Le centre-ville d’Istanbul où des affiches sont placardées au cours de la dernière semaine de campagne avant les élections législatives du 1er novembre. Bulent Kilic/AFP Photo AFP/Bulent Kilic
Le président turc Recep Tayyip Erdogan a modifié sa stratégie pour le deuxième scrutin législatif en cinq mois, mais le résultat risque bien d'être semblable à celui de juin, lorsque sa formation politique, l'AKP, n'était pas parvenue à obtenir la majorité absolue au Parlement.

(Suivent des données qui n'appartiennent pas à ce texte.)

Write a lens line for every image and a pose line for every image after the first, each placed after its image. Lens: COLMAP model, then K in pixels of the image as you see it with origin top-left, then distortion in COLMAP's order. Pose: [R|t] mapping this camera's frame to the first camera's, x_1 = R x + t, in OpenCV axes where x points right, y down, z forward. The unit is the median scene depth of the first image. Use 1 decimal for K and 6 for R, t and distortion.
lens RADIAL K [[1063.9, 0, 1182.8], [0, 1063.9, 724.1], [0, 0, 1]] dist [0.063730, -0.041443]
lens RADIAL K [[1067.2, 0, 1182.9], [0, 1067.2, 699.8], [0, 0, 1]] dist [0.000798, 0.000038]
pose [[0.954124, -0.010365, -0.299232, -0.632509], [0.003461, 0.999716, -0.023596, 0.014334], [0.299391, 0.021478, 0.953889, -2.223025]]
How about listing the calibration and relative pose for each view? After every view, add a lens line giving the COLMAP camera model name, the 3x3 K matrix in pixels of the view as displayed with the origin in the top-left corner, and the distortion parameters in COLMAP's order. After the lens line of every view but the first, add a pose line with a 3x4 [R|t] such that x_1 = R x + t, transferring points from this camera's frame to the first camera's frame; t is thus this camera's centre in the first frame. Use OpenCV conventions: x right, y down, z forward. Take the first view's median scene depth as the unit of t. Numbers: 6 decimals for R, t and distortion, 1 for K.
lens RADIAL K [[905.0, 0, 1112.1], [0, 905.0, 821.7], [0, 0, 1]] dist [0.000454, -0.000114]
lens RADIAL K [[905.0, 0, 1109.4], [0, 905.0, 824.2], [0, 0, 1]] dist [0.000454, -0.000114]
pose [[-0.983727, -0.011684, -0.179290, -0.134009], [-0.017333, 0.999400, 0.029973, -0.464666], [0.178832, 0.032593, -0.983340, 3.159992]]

Si le président turc utilise toujours la moindre de ses interventions pour fustiger l'opposition, il semble plus en retrait qu'en juin et il est peu probable qu'il organise de nouvelles élections législatives en cas d'échec. Les derniers sondages laissent entendre que le Parti de la justice et du développement, seul au pouvoir depuis 13 ans, ratera une nouvelle fois la majorité absolue, ce qui l'empêchera de gouverner seul après les législatives du 1er novembre. Officiellement, l'AKP ne craint pas une telle issue, et la ligne officielle est la suivante : la tendance est positive. Le Premier ministre Ahmet Davutoglu a déclaré la semaine dernière dans un entretien que l'élan pris par l'AKP devrait lui permettre d'obtenir au moins 44 % à 45 % des voix, un seuil susceptible de le dispenser de former une coalition. « L'élection est sur le fil du rasoir (...). S'il faut faire une coalition, nos relations les plus étroites sont avec le CHP », a dit un responsable de l'AKP, ajoutant que la piste d'une alliance avec le Parti d'action nationaliste (MHP, extrême-droite) semblait sans issue.
Dénominateurs communs
Les partenaires occidentaux de la Turquie, les investisseurs et même une partie de l'électorat turc pensent que la formation d'une coalition gouvernementale serait exactement ce dont le pays aurait besoin car, tout en maintenant les responsables les plus expérimentés au pouvoir, elle permettrait d'atténuer les tendances autoritaires de Recep Tayyip Erdogan. Fermement ancré dans sa vision islamo-conservatrice de la politique, Recep Tayyip Erdogan n'a jamais caché son hostilité à l'égard du CHP, le parti du père de la Turquie moderne, Mustafa Kemal Atatürk, bastion de l'élite laïque qu'il tient pour responsable des maux du pays. Mais, sur la plupart des sujets-clés, qu'il s'agisse de la nécessité d'une réforme économique et de la recherche d'une solution face à l'insurrection kurde dans le Sud-Est, les deux partis ont beaucoup de dénominateurs communs. « Une coalition AKP-CHP est actuellement la piste la plus sérieuse », a dit un haut responsable du CHP, tout en rejetant les affirmations de l'AKP selon lequel la tendance lui est favorable et en soulignant qu'Ahmet Davutoglu et Kemal Kilicdaroglu, chef de file du CHP, ont entretenu un « dialogue constructif » au mois de juin lorsque la question d'une alliance a été évoquée.